(Dataset entries)
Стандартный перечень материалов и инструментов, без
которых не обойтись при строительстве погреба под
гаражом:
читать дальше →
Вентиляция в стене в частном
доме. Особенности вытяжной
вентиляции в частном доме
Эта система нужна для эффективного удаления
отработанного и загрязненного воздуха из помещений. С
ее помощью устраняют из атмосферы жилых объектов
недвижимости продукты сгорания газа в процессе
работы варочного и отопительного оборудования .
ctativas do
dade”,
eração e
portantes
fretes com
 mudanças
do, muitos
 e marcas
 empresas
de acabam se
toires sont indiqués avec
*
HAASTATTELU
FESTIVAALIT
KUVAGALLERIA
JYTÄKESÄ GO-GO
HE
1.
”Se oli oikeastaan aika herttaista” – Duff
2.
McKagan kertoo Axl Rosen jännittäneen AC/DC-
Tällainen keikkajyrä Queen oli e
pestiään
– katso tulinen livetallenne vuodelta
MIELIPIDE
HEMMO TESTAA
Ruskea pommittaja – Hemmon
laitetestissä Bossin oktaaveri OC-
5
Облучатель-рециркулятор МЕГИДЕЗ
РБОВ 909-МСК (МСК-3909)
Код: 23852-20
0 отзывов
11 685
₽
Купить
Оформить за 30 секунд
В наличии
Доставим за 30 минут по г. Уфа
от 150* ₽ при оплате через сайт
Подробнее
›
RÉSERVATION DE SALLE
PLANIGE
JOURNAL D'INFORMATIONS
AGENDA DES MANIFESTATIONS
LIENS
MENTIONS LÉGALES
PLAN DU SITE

---

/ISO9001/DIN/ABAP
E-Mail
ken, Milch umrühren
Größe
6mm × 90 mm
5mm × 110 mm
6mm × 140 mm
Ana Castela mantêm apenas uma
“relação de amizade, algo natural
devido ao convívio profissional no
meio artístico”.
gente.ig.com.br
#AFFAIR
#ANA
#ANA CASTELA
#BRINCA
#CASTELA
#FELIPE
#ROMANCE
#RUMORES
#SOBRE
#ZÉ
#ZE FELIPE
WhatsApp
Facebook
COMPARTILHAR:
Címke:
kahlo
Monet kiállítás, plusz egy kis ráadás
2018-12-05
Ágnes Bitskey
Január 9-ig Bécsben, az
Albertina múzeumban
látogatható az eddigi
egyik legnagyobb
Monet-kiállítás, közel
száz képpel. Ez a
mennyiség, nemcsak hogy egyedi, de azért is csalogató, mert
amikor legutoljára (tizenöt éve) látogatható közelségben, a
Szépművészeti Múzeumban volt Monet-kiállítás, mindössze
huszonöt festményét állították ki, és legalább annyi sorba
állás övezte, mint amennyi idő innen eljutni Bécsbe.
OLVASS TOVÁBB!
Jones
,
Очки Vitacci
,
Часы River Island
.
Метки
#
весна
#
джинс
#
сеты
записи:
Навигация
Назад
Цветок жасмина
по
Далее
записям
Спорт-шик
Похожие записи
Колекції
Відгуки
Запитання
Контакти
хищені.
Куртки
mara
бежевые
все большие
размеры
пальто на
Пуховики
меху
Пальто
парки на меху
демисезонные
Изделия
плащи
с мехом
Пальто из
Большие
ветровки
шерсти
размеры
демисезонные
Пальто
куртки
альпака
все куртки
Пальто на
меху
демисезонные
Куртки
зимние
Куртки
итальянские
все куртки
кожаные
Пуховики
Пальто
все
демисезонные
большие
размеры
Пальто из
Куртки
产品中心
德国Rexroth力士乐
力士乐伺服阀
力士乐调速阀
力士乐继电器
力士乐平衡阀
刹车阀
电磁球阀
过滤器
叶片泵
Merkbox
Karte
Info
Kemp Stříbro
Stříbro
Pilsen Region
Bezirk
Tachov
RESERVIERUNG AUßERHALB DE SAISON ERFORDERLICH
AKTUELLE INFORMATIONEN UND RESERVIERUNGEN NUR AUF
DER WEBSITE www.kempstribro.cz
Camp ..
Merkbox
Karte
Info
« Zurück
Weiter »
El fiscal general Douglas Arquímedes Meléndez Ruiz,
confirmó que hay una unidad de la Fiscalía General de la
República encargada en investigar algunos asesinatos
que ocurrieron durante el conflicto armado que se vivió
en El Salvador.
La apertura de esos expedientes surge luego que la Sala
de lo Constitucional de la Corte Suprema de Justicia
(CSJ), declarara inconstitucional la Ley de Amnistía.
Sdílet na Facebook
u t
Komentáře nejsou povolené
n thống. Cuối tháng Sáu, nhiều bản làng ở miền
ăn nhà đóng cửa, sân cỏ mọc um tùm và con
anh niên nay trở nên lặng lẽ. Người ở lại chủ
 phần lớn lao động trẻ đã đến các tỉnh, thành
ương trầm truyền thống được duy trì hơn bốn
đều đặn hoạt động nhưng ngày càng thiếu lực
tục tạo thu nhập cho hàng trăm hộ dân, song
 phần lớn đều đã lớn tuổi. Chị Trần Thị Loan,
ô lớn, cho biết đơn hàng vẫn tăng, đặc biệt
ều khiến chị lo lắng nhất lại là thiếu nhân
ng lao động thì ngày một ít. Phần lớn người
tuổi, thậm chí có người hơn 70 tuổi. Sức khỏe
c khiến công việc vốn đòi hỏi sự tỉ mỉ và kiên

→ Task goal
Every line above with the string "tuổi" in it needs to be copied.

→ Answer for this exercise
 phần lớn đều đã lớn tuổi. Chị Trần Thị Loan,
tuổi, thậm chí có người hơn 70 tuổi. Sức khỏe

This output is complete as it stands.